In earlier releases, array constants could only be defined with the const keyword, which limited them to being declared at the top-level scope. Using define() enables programmers to define array constants inside functions, loops, or other blocks.

Also new is support for anonymous classes, using the syntax:

     new class (arguments) {definition}

This allows developers to create "disposable" classes that are thrown away as soon as they are no longer in use. It is akin to anonymous functions, which PHP added support for in the 5.3 release, back in 2009.

Other changes

The new release also fixes the inconsistency in how various platforms (specifically, those using different 64-bit data models) handle strings and integers. Previously, PHP used long to represent signed integers and int to handle string lengths. Unfortunately, those data types are of different sizes on Windows, SPARC64 systems, and non-SPARC64 Linux; this caused considerable trouble for developers wanting to write portable PHP code. The new release now uses data types that are guaranteed to be 64-bit on all 64-bit platforms.

Throwable exceptions are now supported, replacing many fatal errors from earlier releases.

Removing dead and deprecated code is often a welcome change, and the PHP 7 release removes functionality that was declared deprecated in the 5.x series. Furthermore, a long list of abandoned or unsupported extensions and Server Application Programming Interfaces (SAPIs) have also been removed. The SAPIs removed include connectors to AOL, Apache 1.x, Microsoft IIS, and the Tux web server.

For existing site users, perhaps the most noticeable change is that PHP 7 is reportedly up to twice as fast as PHP 5.6. This speed improvement comes from the refactoring of the core PHP interpreter that was previously known as "phpng." The 7.0 release merges in the new core, dropping the "-ng" suffix from its moniker.

Speed-ups are notoriously hard to generalize, but hosting provider Engine Yard reports that PHP 7 is on par with the PHP just-in-time compiler used by Facebook. The Zend web site offers one noteworthy data point, claiming that "when PHPNG was published, the WordPress homepage required approx. 9.4 billion CPU instructions to execute. As of now – it requires only 2.6 billion".

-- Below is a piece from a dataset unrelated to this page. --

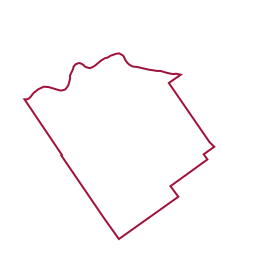 outline of Monroe, Ohio, United States of America, rotated 233°
{"feature_id": "52423323B17076198557768", "entity_name": "Monroe", "entity_type": "district", "adm_level": 2, "iso_a3": "USA", "parent_name": "United States of America", "parent_adm1": "Ohio", "projection": "equal_earth", "projection_center": [-80.93, 39.705], "detail": "fine", "context": "isolated", "style": "outline", "palette": "rose", "viewbox_px": 256, "rotation_deg": 233, "n_neighbors": 0, "source": "geoboundaries", "source_scale": "gbopen_adm2", "svg_char_len": 1052}
<svg xmlns="http://www.w3.org/2000/svg" viewBox="0 0 256 256"><g transform="rotate(233 128 128)"><path d="M213.2,62.6L146.2,59.0L146.2,58.2L70.9,54.6L44.8,53.9L42.8,126.8L56.0,126.9L55.1,172.5L61.5,172.7L61.1,185.6L67.5,184.6L139.4,187.7L138.8,202.1L141.7,199.8L142.9,198.3L143.8,196.6L145.2,195.2L149.1,191.9L153.1,189.0L154.2,188.1L156.2,185.4L159.3,182.5L162.2,179.6L171.3,172.0L173.6,169.4L174.9,168.4L177.4,167.3L180.2,166.7L184.1,166.8L187.5,167.6L189.0,167.6L193.0,165.8L194.5,162.9L196.2,157.6L196.4,156.3L196.3,155.8L196.6,154.0L197.7,151.4L198.1,146.9L197.7,139.8L197.8,137.7L198.0,136.2L198.7,133.8L199.4,133.0L201.8,131.2L202.7,130.7L205.2,130.3L207.1,129.6L208.9,128.5L209.6,127.5L210.3,124.8L210.3,123.8L209.7,121.3L209.0,120.7L208.7,120.4L208.0,119.3L204.7,113.1L202.4,111.6L201.8,110.9L198.1,106.1L197.4,104.4L196.6,101.5L196.8,100.2L197.8,97.8L198.9,96.3L208.4,89.3L211.6,85.7L211.9,84.6L212.9,79.8L212.8,73.9L212.6,72.8L211.5,69.0L211.2,66.4L211.5,65.2L212.2,63.9L213.2,62.6Z" fill="none" stroke="#9f1239" stroke-width="2"/></g></svg>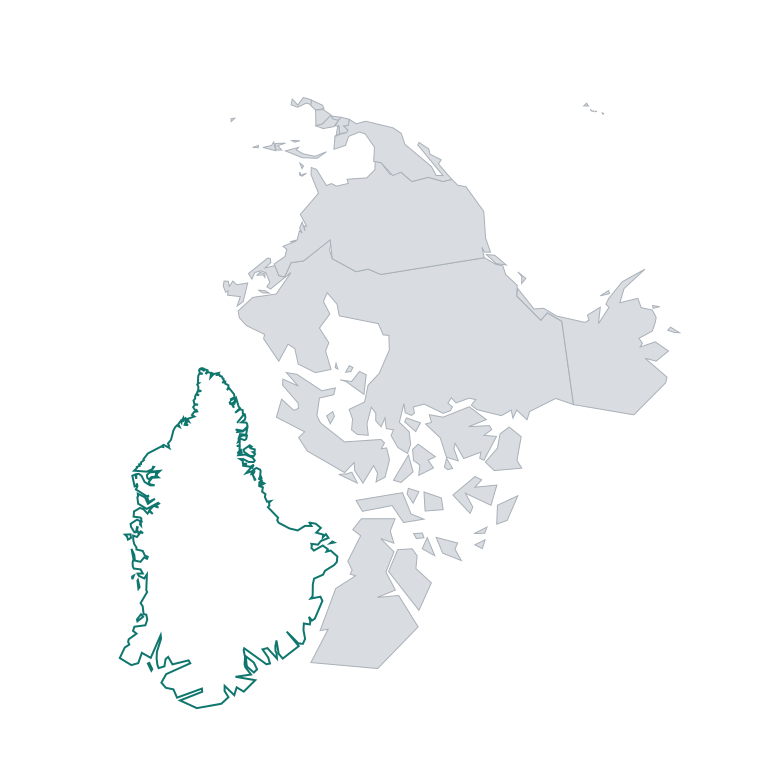 North America, with Greenland highlighted, rotated 172°
{"feature_id": "GRL", "entity_name": "Greenland", "entity_type": "country or territory", "adm_level": 0, "iso_a3": "GRL", "parent_name": "North America", "parent_adm1": "", "projection": "mercator", "projection_center": [-41.68, 71.708], "detail": "fine", "context": "in_parent", "style": "outline", "palette": "teal", "viewbox_px": 768, "rotation_deg": 172, "n_neighbors": 17, "source": "natural_earth", "source_scale": "50m", "svg_char_len": 14391}
<svg xmlns="http://www.w3.org/2000/svg" viewBox="0 0 768 768"><g transform="rotate(172 384 384)"><path d="M267.1,495.1L256.7,487.0L249.9,484.5L248.3,475.5L238.4,463.2L240.3,452.6L219.8,425.3L212.4,431.8L199.2,421.4L199.2,337.2L216.0,345.8L243.6,336.5L247.3,328.7L256.2,339.7L261.1,332.3L261.7,340.5L272.2,336.3L295.5,345.7L300.5,350.9L295.3,355.9L302.0,358.1L315.3,355.2L319.3,361.1L323.4,356.1L319.5,351.8L322.0,348.3L329.5,346.8L347.1,358.5L358.3,357.1L357.9,350.9L361.2,349.1L367.0,352.6L367.0,361.9L374.1,344.0L365.7,333.1L366.0,320.6L370.4,312.0L379.1,319.2L384.2,332.0L380.9,337.3L387.9,339.5L387.8,350.2L392.8,342.0L397.3,348.7L396.2,356.2L399.8,362.8L406.4,347.0L406.7,335.4L417.5,337.8L422.5,343.1L420.0,353.6L422.1,363.7L405.7,368.9L399.9,385.1L387.3,395.1L374.0,416.9L372.4,431.5L377.9,432.7L381.3,444.6L418.8,457.7L419.4,469.6L427.6,482.3L432.5,474.1L427.9,460.8L440.2,448.4L432.9,432.5L437.3,424.9L434.4,405.8L450.3,404.8L466.2,415.7L467.4,431.4L473.5,436.8L485.0,421.2L496.9,445.5L495.4,449.7L512.1,461.0L518.0,469.7L518.3,476.6L502.0,488.0L478.2,488.1L460.6,507.3L483.2,493.8L486.5,496.6L483.0,500.4L485.4,510.5L490.2,513.2L496.4,512.4L500.2,506.3L502.9,512.2L482.0,524.7L479.2,524.3L479.1,519.9L485.6,515.5L475.4,516.4L473.0,506.0L467.6,503.9L459.1,517.1L446.5,517.1L418.2,534.2L415.6,532.7L419.3,524.6L417.8,515.3L396.0,499.1L383.8,500.0L371.9,492.9L267.1,495.1ZM412.4,404.7L415.1,400.9L420.3,401.0L415.8,407.0L412.4,404.7ZM428.1,301.1L424.2,289.6L441.3,300.8L433.3,300.2L428.1,301.1ZM428.6,411.2L427.6,405.2L430.1,407.0L428.6,411.2ZM376.4,271.8L374.4,277.3L364.4,272.5L371.8,261.9L376.4,271.8ZM375.5,231.7L366.8,231.1L365.8,226.2L373.4,226.4L375.5,231.7ZM357.6,206.9L369.1,215.5L362.6,225.9L357.6,206.9ZM427.9,272.6L380.8,273.8L375.3,251.5L363.3,244.6L383.9,244.1L392.9,262.5L423.1,260.9L427.9,272.6ZM304.9,222.3L315.6,223.3L301.9,228.0L304.9,222.3ZM309.5,207.3L316.4,212.1L305.6,215.7L309.5,207.3ZM518.6,481.6L514.1,490.5L526.5,493.7L525.4,497.9L528.0,496.9L529.6,503.4L528.0,508.2L523.9,507.4L523.7,502.2L519.3,507.0L516.1,502.8L504.9,503.0L512.0,485.2L518.6,481.6ZM405.3,376.5L421.5,392.0L426.9,394.2L415.7,391.0L406.6,399.8L400.3,395.7L405.3,376.5ZM424.5,310.3L435.4,301.8L469.3,328.3L476.0,342.8L469.2,347.7L495.2,366.1L487.5,383.2L477.0,370.5L472.1,371.7L471.7,377.0L484.6,397.0L483.4,402.9L469.3,394.0L479.1,408.9L468.9,405.7L446.6,386.0L432.7,386.9L435.2,380.4L449.9,379.1L454.8,362.0L452.3,354.3L431.2,332.2L394.8,329.5L391.7,325.6L395.6,320.3L390.3,320.3L389.1,308.2L395.9,291.6L405.5,288.1L402.8,296.6L405.7,304.5L418.6,288.8L425.1,302.2L424.5,310.3ZM367.4,293.0L380.9,284.1L388.0,287.4L369.7,310.3L367.4,293.0ZM267.0,254.7L281.0,231.8L291.9,229.5L288.5,248.2L267.0,254.7ZM228.9,468.8L233.7,464.3L232.6,471.4L235.9,476.4L228.9,468.8ZM332.0,198.4L349.4,208.3L353.7,224.9L333.1,216.2L336.8,210.7L332.0,198.4ZM264.6,497.9L256.5,496.1L246.4,484.9L256.2,487.7L264.6,497.9ZM259.3,281.5L286.8,282.9L294.5,292.5L280.6,304.7L276.0,318.4L266.1,324.0L255.5,312.7L263.0,289.8L259.3,281.5ZM316.7,243.9L331.2,264.4L306.8,279.7L300.6,275.5L308.4,269.1L286.3,268.2L294.9,249.0L318.6,264.5L313.2,249.8L316.7,243.9ZM321.1,297.5L332.3,302.8L335.8,322.9L348.4,338.6L342.3,339.4L343.4,347.3L330.2,342.9L302.7,349.6L287.6,334.5L306.1,330.0L285.5,328.1L283.6,323.9L292.2,319.3L279.9,316.4L295.7,294.6L299.5,297.1L297.6,303.0L315.4,299.1L321.9,315.3L323.8,310.3L321.1,297.5ZM350.9,302.4L346.7,294.0L362.3,288.7L359.8,298.8L365.4,304.2L364.8,315.2L358.6,319.7L343.2,304.8L350.9,302.4ZM327.8,290.8L332.8,290.3L335.7,293.2L332.4,301.7L327.8,290.8ZM342.9,251.3L361.0,252.5L359.4,271.5L343.1,263.2L342.9,251.3ZM364.8,180.5L380.9,155.0L405.6,197.7L393.5,218.0L379.1,216.9L375.1,209.3L378.1,196.8L364.8,180.5ZM384.0,138.7L429.9,103.1L495.2,118.3L473.5,148.9L481.6,148.7L460.3,188.2L438.9,198.0L444.0,200.5L441.4,204.1L444.5,213.5L428.2,237.0L435.2,244.1L425.2,253.7L391.8,249.1L398.3,237.5L396.4,225.0L408.7,231.3L397.5,216.4L408.3,197.5L401.4,178.4L420.4,173.6L398.9,172.5L384.0,138.7ZM445.2,360.4L438.6,363.8L437.6,359.0L442.7,352.1L445.2,360.4ZM359.2,332.5L368.8,343.6L366.5,347.3L353.3,340.5L359.2,332.5ZM485.2,490.1L491.4,491.1L495.4,494.5L488.7,492.9L485.2,490.1ZM487.1,506.1L488.4,508.8L494.6,509.4L491.4,511.9L486.6,509.6L487.1,506.1Z" fill="#d9dde1" stroke="#a8b0b8" stroke-width="1"/><path d="M267.1,495.1L371.9,492.9L383.8,500.0L396.0,499.1L417.8,515.3L417.2,534.2L446.5,517.1L459.1,517.1L467.6,503.9L473.0,506.0L476.1,518.1L464.3,524.0L461.6,530.9L464.8,534.4L450.8,537.9L457.4,537.9L449.9,538.8L446.4,547.6L444.0,544.9L445.8,550.2L442.5,555.8L441.0,546.6L441.0,551.7L438.6,551.0L443.3,563.6L422.3,582.0L427.1,601.5L425.9,608.5L420.9,605.8L413.4,588.5L408.2,589.8L403.4,586.5L391.4,587.6L392.1,591.9L372.4,590.5L363.2,597.5L361.7,605.9L356.2,603.7L348.9,590.9L337.8,591.4L328.2,580.6L311.3,582.5L297.4,576.3L288.4,577.2L283.2,570.5L275.4,567.9L261.2,541.0L263.1,514.3L260.2,499.8L266.0,500.6L268.0,505.8L267.1,495.1ZM199.2,337.2L199.2,421.4L212.4,431.8L219.8,425.3L240.3,452.6L238.3,459.9L225.0,437.4L215.5,436.8L203.4,427.2L176.3,417.0L172.1,418.7L172.9,423.9L159.1,430.0L163.2,414.0L150.5,428.6L153.2,432.1L149.7,437.2L133.9,452.1L109.6,461.4L133.0,445.1L139.1,431.7L120.7,433.5L118.7,423.8L108.1,419.9L105.2,412.3L106.6,407.7L111.0,399.0L125.2,393.8L122.4,388.4L125.2,385.0L109.5,388.0L97.7,377.1L111.3,368.8L121.8,373.1L102.8,351.4L104.9,346.0L140.9,318.7L199.2,337.2ZM84.2,393.7L88.8,394.4L95.6,397.8L92.4,400.4L84.2,393.7ZM142.8,630.8L147.5,631.6L144.2,633.9L142.8,630.8ZM140.8,625.6L141.5,627.3L140.4,625.9L140.8,625.6ZM138.4,624.7L140.1,625.3L138.1,625.2L138.4,624.7ZM135.1,624.4L136.9,624.3L136.7,624.6L135.1,624.4ZM129.6,620.6L130.1,622.1L128.8,621.3L129.6,620.6ZM100.2,422.2L106.9,421.5L107.2,424.4L100.2,422.2ZM148.0,442.1L157.5,441.2L148.6,445.3L148.0,442.1Z" fill="#d9dde1" stroke="#a8b0b8" stroke-width="1"/><path d="M458.3,630.7L458.3,637.3L448.0,636.2L456.0,634.9L452.8,629.9L458.3,630.7Z" fill="#d9dde1" stroke="#a8b0b8" stroke-width="1"/><path d="M459.5,639.1L458.8,630.1L471.0,635.1L462.2,635.8L459.5,639.1Z" fill="#d9dde1" stroke="#a8b0b8" stroke-width="1"/><path d="M431.4,603.5L435.3,601.7L435.5,602.8L431.4,603.5ZM435.6,600.9L438.5,602.7L437.9,605.7L437.3,603.0L435.6,600.9ZM433.3,611.1L435.2,608.7L436.5,614.4L433.3,611.1Z" fill="#d9dde1" stroke="#a8b0b8" stroke-width="1"/><path d="M288.4,577.2L297.4,576.3L311.3,582.5L328.2,580.6L337.8,591.4L346.3,589.2L356.2,603.7L363.2,605.8L360.5,619.8L367.8,634.3L373.4,637.0L384.6,634.1L388.9,625.6L400.9,623.4L398.0,636.5L386.2,638.2L384.5,640.5L388.2,645.1L383.4,645.1L381.6,651.0L375.4,645.6L365.4,646.7L339.4,636.4L332.0,629.8L330.0,618.5L306.8,592.8L303.3,583.2L296.6,582.2L317.3,616.1L315.6,618.3L306.9,610.4L306.5,605.2L296.2,598.0L299.5,594.4L288.4,577.2Z" fill="#d9dde1" stroke="#a8b0b8" stroke-width="1"/><path d="M437.2,673.4L435.2,678.9L430.6,672.2L424.0,678.9L416.6,675.7L416.3,670.4L421.9,673.0L431.0,670.1L437.2,673.4Z" fill="#d9dde1" stroke="#a8b0b8" stroke-width="1"/><path d="M417.8,670.0L416.2,675.1L406.1,668.6L405.1,665.0L413.6,664.8L417.8,670.0Z" fill="#d9dde1" stroke="#a8b0b8" stroke-width="1"/><path d="M413.6,664.8L405.9,664.2L398.6,657.3L408.9,650.0L415.5,649.2L413.6,664.8Z" fill="#d9dde1" stroke="#a8b0b8" stroke-width="1"/><path d="M415.5,649.2L408.9,650.0L399.9,657.0L392.3,651.4L397.8,645.9L408.7,645.4L415.5,649.2Z" fill="#d9dde1" stroke="#a8b0b8" stroke-width="1"/><path d="M392.3,651.4L398.4,653.9L397.7,656.4L389.5,654.1L392.3,651.4Z" fill="#d9dde1" stroke="#a8b0b8" stroke-width="1"/><path d="M381.6,651.0L383.4,645.1L388.2,645.1L384.5,640.5L386.2,638.2L393.1,638.3L392.8,645.8L396.5,646.4L392.3,651.4L389.5,654.1L381.6,651.0Z" fill="#d9dde1" stroke="#a8b0b8" stroke-width="1"/><path d="M393.1,638.3L397.0,636.1L393.9,645.8L392.8,645.8L393.1,638.3Z" fill="#d9dde1" stroke="#a8b0b8" stroke-width="1"/><path d="M475.6,635.5L481.2,636.6L475.2,637.7L475.6,635.5Z" fill="#d9dde1" stroke="#a8b0b8" stroke-width="1"/><path d="M433.5,636.6L438.9,635.9L441.5,638.0L433.5,636.6Z" fill="#d9dde1" stroke="#a8b0b8" stroke-width="1"/><path d="M418.8,616.8L433.5,619.5L449.1,628.5L435.7,630.2L438.2,628.0L432.1,623.2L420.6,619.0L408.7,622.0L418.8,616.8Z" fill="#d9dde1" stroke="#a8b0b8" stroke-width="1"/><path d="M494.8,668.0L498.8,665.1L498.6,668.0L494.8,668.0Z" fill="#d9dde1" stroke="#a8b0b8" stroke-width="1"/><path d="M614.5,89.1L630.0,99.0L606.9,104.5L606.7,107.7L632.6,102.2L635.0,110.9L642.3,113.5L646.0,119.2L640.1,127.0L614.7,134.4L616.0,137.5L632.5,135.8L635.7,143.8L638.6,141.9L640.7,135.0L646.7,134.0L647.5,137.6L647.4,143.9L646.1,150.5L640.2,162.9L640.1,166.4L653.1,145.3L661.2,151.5L666.2,141.8L673.3,140.8L683.8,149.4L677.4,159.1L672.5,161.4L673.3,164.3L672.3,166.8L663.8,171.2L666.9,174.5L664.9,178.4L653.9,178.3L651.2,183.6L651.5,188.7L654.1,189.5L653.9,197.5L655.5,200.9L647.5,211.0L648.1,213.0L645.3,228.4L648.5,224.8L653.6,228.2L654.4,230.5L649.2,229.9L650.9,234.3L657.5,236.1L658.1,238.3L657.9,241.8L656.9,244.4L649.9,241.8L645.7,245.6L643.0,243.9L642.0,245.7L644.7,247.5L646.2,252.3L652.2,254.6L651.9,256.6L653.6,260.2L654.0,264.2L653.5,268.8L649.9,266.9L645.6,271.1L643.4,269.7L645.4,272.0L648.0,270.4L648.7,274.2L647.8,276.4L648.5,276.7L650.2,271.8L651.8,271.8L654.4,277.9L654.4,280.8L647.5,284.0L644.4,282.1L645.1,278.8L644.3,277.6L644.3,280.1L643.0,281.5L643.5,282.7L643.0,284.6L643.7,285.6L650.4,287.5L649.3,292.6L642.9,295.2L639.6,293.5L636.2,288.6L634.2,290.8L631.1,287.5L633.9,291.6L629.0,295.4L624.5,293.0L627.3,295.4L623.4,296.9L624.2,297.8L636.3,293.3L644.1,299.7L644.0,306.2L643.2,306.9L643.1,309.6L636.5,305.0L634.4,298.2L626.8,302.2L633.7,299.9L634.1,304.9L632.3,306.3L634.6,305.9L644.4,314.1L642.4,317.0L642.4,318.4L642.7,320.0L643.1,317.8L645.2,317.3L646.0,328.2L642.8,329.0L642.6,324.5L641.7,329.2L639.3,329.1L636.9,326.9L634.7,320.3L629.7,316.2L625.2,315.6L629.9,317.3L630.5,319.8L626.6,323.4L620.3,322.9L621.9,324.7L621.3,326.8L617.8,329.2L627.4,329.7L623.2,333.8L624.1,334.2L625.4,331.9L631.0,330.2L643.5,332.9L640.2,335.4L640.3,336.3L637.3,336.9L637.7,338.5L635.7,338.6L635.7,340.1L632.3,342.0L632.7,343.0L627.5,348.1L613.6,353.0L611.6,352.4L612.0,353.8L610.7,354.4L605.6,350.6L606.2,352.4L605.5,352.8L606.2,355.1L602.7,358.4L599.0,367.3L597.0,370.1L594.9,371.8L592.4,370.0L593.3,372.8L590.5,375.7L589.9,374.1L589.4,376.0L587.9,375.3L585.3,377.8L584.4,376.8L587.1,371.3L583.8,370.5L585.3,371.7L583.9,375.0L582.5,374.0L583.6,376.8L576.3,378.2L578.5,380.1L576.0,382.7L572.8,382.8L573.3,384.3L574.5,383.9L576.2,387.7L574.0,389.9L571.0,389.3L574.6,390.7L574.9,394.2L573.0,395.9L572.8,397.9L571.7,399.7L568.8,398.5L570.8,400.4L569.8,402.4L565.9,402.5L568.9,403.7L568.2,407.1L569.0,409.5L567.2,410.6L568.2,410.8L566.8,417.9L565.5,419.8L562.2,419.3L564.9,420.8L565.2,423.3L564.5,424.3L562.1,423.6L563.2,424.8L562.3,425.1L560.4,424.3L561.1,421.7L559.7,423.6L556.8,422.2L556.8,420.9L558.3,420.3L559.1,418.7L556.8,420.4L554.3,419.1L553.9,417.9L555.0,414.5L551.2,417.6L546.3,417.9L547.9,416.2L545.6,416.1L545.4,414.7L543.5,414.0L543.1,412.1L542.2,411.6L542.5,410.8L541.8,409.2L543.9,407.7L540.9,408.3L541.2,406.5L538.3,404.5L538.4,402.5L540.3,399.8L538.1,401.7L534.0,394.9L533.7,391.8L538.5,390.0L537.7,390.0L537.9,389.1L533.7,391.0L533.1,390.1L534.9,387.0L537.0,386.0L538.2,385.9L539.5,388.0L539.1,385.7L537.6,385.2L535.9,381.4L536.8,384.9L535.0,386.4L535.3,385.0L534.8,385.3L532.3,390.0L531.1,381.8L530.0,380.2L535.4,376.2L530.0,379.0L527.6,377.8L527.9,374.3L526.8,373.7L534.9,365.9L528.2,372.3L526.0,372.7L525.9,370.3L526.7,368.1L530.6,365.9L525.7,364.9L525.0,363.4L525.3,360.7L530.1,357.3L537.2,359.6L535.1,358.0L535.9,356.9L530.7,356.6L525.5,359.4L527.7,352.9L533.5,354.4L535.1,351.1L531.3,352.7L526.9,352.0L528.1,348.8L529.8,347.8L533.4,349.6L535.3,348.9L536.5,346.9L534.8,347.5L535.5,343.4L538.4,343.0L535.5,342.6L536.5,337.7L538.2,336.3L537.6,334.8L538.3,333.8L531.1,333.4L524.5,329.4L522.6,326.3L523.9,324.9L529.0,325.7L533.8,329.2L537.0,329.7L534.6,327.5L534.8,324.6L532.9,322.7L535.7,322.9L528.3,320.8L527.9,319.2L532.9,314.9L526.6,316.1L527.8,313.4L527.0,313.6L525.3,307.5L525.9,306.6L524.8,307.2L526.6,312.4L524.5,315.2L524.7,317.5L522.0,318.6L518.6,316.4L518.3,314.8L519.6,309.7L521.4,306.7L518.6,308.9L518.4,307.4L519.7,306.7L518.6,305.5L521.1,304.0L521.8,300.3L518.3,298.5L519.7,294.4L516.7,291.4L517.7,288.7L516.2,283.7L512.5,283.8L514.4,282.5L514.4,279.6L516.1,278.2L507.5,266.3L508.7,264.0L507.7,261.3L497.7,254.1L489.8,251.0L482.0,254.5L475.6,253.5L477.1,256.9L476.6,257.0L471.0,255.1L466.6,250.3L471.8,246.2L465.1,243.3L465.9,240.7L462.4,243.4L460.4,239.3L468.5,237.2L471.7,234.1L478.2,235.8L478.0,233.9L478.7,231.7L476.6,228.8L467.1,232.6L462.6,228.2L464.3,226.0L460.0,226.5L454.2,219.7L455.5,214.3L458.5,211.7L468.5,207.2L470.8,203.7L480.3,201.0L482.3,195.7L484.2,183.9L486.5,181.7L476.5,182.2L475.2,177.8L485.2,161.2L488.2,159.8L490.7,163.9L490.0,159.2L490.9,156.2L496.7,158.0L498.0,151.5L497.6,142.6L500.5,138.0L504.8,139.0L514.8,152.3L504.9,136.3L522.5,126.2L525.8,131.4L526.2,145.0L528.1,139.3L528.6,134.8L527.9,132.6L528.2,127.0L536.2,138.7L541.2,138.1L536.8,129.4L535.8,123.1L539.4,122.8L559.2,141.7L560.0,139.9L559.6,133.0L561.1,125.7L560.7,122.8L556.1,114.8L571.8,114.7L552.7,108.6L565.7,98.9L572.1,104.1L575.6,96.7L583.8,107.2L584.6,102.2L581.6,95.5L589.6,90.0L614.5,89.1ZM527.2,331.8L531.9,336.2L532.4,338.4L525.5,342.0L523.9,340.5L525.8,339.9L525.2,339.0L521.1,337.2L521.6,334.6L523.3,334.7L521.4,332.6L523.2,330.6L527.2,331.8ZM631.4,323.8L631.5,326.8L628.5,329.1L621.7,328.7L623.2,323.9L627.0,324.3L630.0,322.4L631.4,323.8ZM558.7,133.6L551.7,126.3L549.4,119.1L553.0,116.4L558.5,122.6L559.2,124.8L558.7,133.6ZM661.4,185.2L656.7,189.8L654.9,187.0L661.2,183.3L661.4,185.2ZM659.2,265.5L659.6,268.5L661.5,270.9L655.9,270.4L656.0,266.8L659.2,265.5ZM657.0,255.9L655.1,249.8L655.2,245.5L656.5,246.4L657.0,255.9ZM520.8,301.3L518.7,304.1L516.3,302.2L520.0,300.7L520.8,301.3ZM656.7,140.0L655.3,140.5L653.2,133.8L654.3,132.5L656.7,140.0ZM535.7,338.9L534.9,338.9L534.5,335.7L537.0,335.7L535.7,338.9ZM655.5,223.7L655.0,224.3L654.3,216.9L655.7,215.4L655.5,223.7ZM459.3,233.8L457.1,235.2L455.4,234.0L459.3,233.8ZM526.7,321.1L524.9,321.9L524.7,321.4L526.1,319.4L526.7,321.1ZM660.2,228.4L658.4,229.1L660.4,225.7L660.2,228.4ZM553.7,416.6L553.0,418.8L551.5,417.8L553.7,416.6ZM533.3,324.5L531.6,324.3L531.5,324.0L532.1,323.1L533.3,324.5ZM588.3,377.2L587.4,378.4L587.3,376.9L588.3,377.2Z" fill="none" stroke="#0f766e" stroke-width="2"/></g></svg>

The last stable PHP release, version 5.6, debuted a bit over one year ago, in August 2014. The 6.0 major-version number was skipped entirely, since that branch got bogged down in a controversial shift to Unicode for all string handling. The new release does add a Unicode escape character, \u, but does not incorporate the massive changes once planned for PHP 6. Considering how divisive that process was, it is a good sign that the 7.0 release has finally seen the light of day, and seems to provide the functionality that many of its fans have been asking for.


to post comments

What's coming in PHP 7.0

Posted Dec 3, 2015 23:03 UTC (Thu) by flussence (guest, #85566) [Link] (5 responses)

That final quote about WordPress is a bit unfortunately timed...

What's coming in PHP 7.0

Posted Dec 7, 2015 15:26 UTC (Mon) by robbe (guest, #16131) [Link] (4 responses)

I fail to see a connection ... please enlighten me (us).

What's coming in PHP 7.0

Posted Dec 8, 2015 21:00 UTC (Tue) by flussence (guest, #85566) [Link] (3 responses)

Wordpress.com was completely rewritten in Node.js as of a month ago.

What's coming in PHP 7.0

Posted Dec 10, 2015 11:10 UTC (Thu) by thumperward (guest, #34368) [Link]

No, it was not.

What's coming in PHP 7.0

Posted Dec 10, 2015 21:33 UTC (Thu) by robbe (guest, #16131) [Link]

Even if it were, the zend benchmarks were talking about wordpress-the-codebase, not wordpress-the-website.

What's coming in PHP 7.0

Posted Feb 12, 2016 10:30 UTC (Fri) by alexwoehr (subscriber, #100148) [Link]

That was confusing to me as well. This is just wordpress.com, however, not wordpress.org. Wordpress is still PHP for the foreseeable future. They just rewrote one aspect of their system in Node to test the waters a bit. For certain, their investment in PHP is still huge, and they have no intention of abandoning that.